Изменить стиль страницы

Самовит ввалился в горницу и сел, устало привалясь к стене и чуть прикрыв глаза.

— Всё ли сделал как надо? — Волчий Хвост стоял спиной к варягу у небольшого стола и внимательно его рассматривал, невесть что собираясь на нём увидеть. На столе лежал большой кусок кровяной колбасы, взрезанный по краю коровай, печёная репа, первый весенний лук и кувшин с квасом.

— Всё, — кивнул старшой, не открывая глаз. — Порядок. Да ты и сам видел, воевода. Эти трое, они всяко слышали, как мы про Свенельда говорили. Так что тот драпать будет взаболь, а после спрячется. В городе спрячется, не иначе.

— Угу, — задумчиво сказал Военег Горяич, садясь за стол, и кивнул варягу. — Садись, ешь. Когда ещё придётся…

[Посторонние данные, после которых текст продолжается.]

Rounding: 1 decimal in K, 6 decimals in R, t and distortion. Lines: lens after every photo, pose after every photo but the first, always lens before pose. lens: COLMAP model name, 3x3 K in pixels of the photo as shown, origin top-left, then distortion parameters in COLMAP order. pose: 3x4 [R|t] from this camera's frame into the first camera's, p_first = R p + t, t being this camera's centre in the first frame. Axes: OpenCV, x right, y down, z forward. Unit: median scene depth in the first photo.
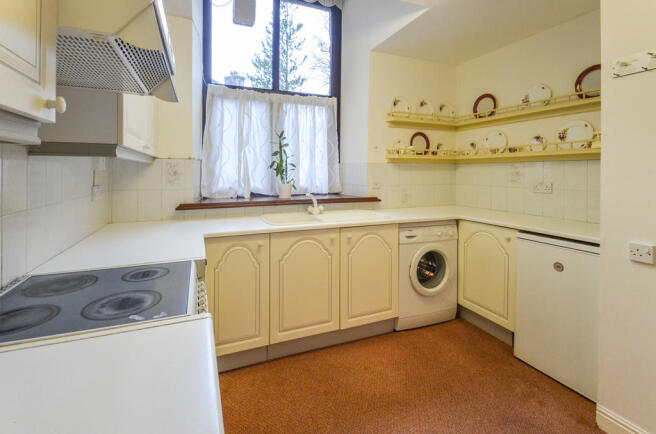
lens RADIAL K [[301.5, 0, 318.4], [0, 301.5, 173.8], [0, 0, 1]] dist [0.000637, 0.000038]
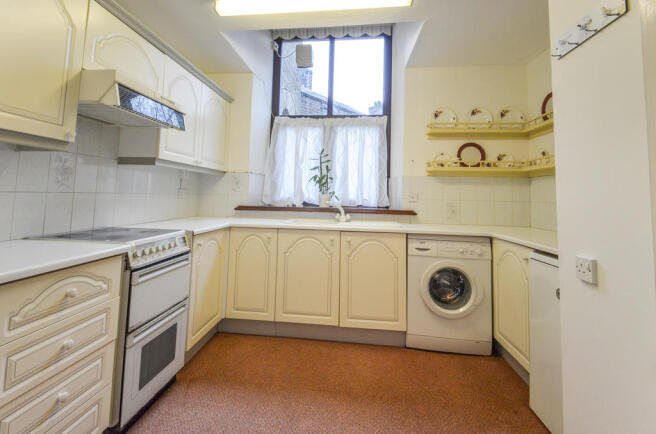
lens RADIAL K [[301.5, 0, 318.4], [0, 301.5, 173.8], [0, 0, 1]] dist [0.000637, 0.000038]
pose [[0.875410, -0.017846, -0.483051, 0.430663], [-0.024419, 0.996410, -0.081066, 0.048599], [0.482764, 0.082762, 0.871831, -0.019711]]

Несколько мгновений воевода и его старшой уминали еду за обе щеки, потом, когда первый голод сгинул, Волчий Хвост спросил:

— Прапор спустили?

— Да, — сглотнув кусок колбасы, ответил Самовит. Отпил глоток кваса. — Какой из утра подымать?

— Чёрный, — коротко ответил воевода. Упало молчание. Оба прекрасно поняли друг друга, и у обоих вмиг пропало желание о чём-нито говорить и вовсе смотреть друг другу в глаза.

Тот кметь, что сбежал, прячется ныне где-нито в посаде. И скоро, уже завтра к полудню весь Ирпень будет знать про мятеж Волчьего Хвоста. И уж после донельзя дерзкого и вероломного захвата крепости поверят в это все. Тем паче, что увенчалось это немалой кровью.

— Сколь убитых? — не подымая глаз, спросил воевода и отодвинул опустелую чашку.

— У нас — двое, — глухо ответил Самовит. — У них… десятка два, не меньше…

Помолчали. А про что говорить.

— Наши… что?

— Молчат, — обронил Самовит всё так же глухо. — Верят они тебе, воевода…

— На том и держусь, — вздохнул Военег Горяич. — Этого… Жара — нашли?

— Нашли… двоих следить за его домом поставил.

Теперь им оставалось только ждать.

А поздно ночью, когда темнота навалилась на град тяжёлой чёрной тушей, выставленная Самовитом стража выпустила из ворот одинокого всадника с двумя заводными конями, кой, махнув воротным рукой, скрылся в темноте в направлении Вышгорода.

2

Тишина. Только в темноте изредка слышен шёпот: жаркий — женский, спокойный — мужской.

— Долго я здесь прятаться буду? За бабьим-то подолом?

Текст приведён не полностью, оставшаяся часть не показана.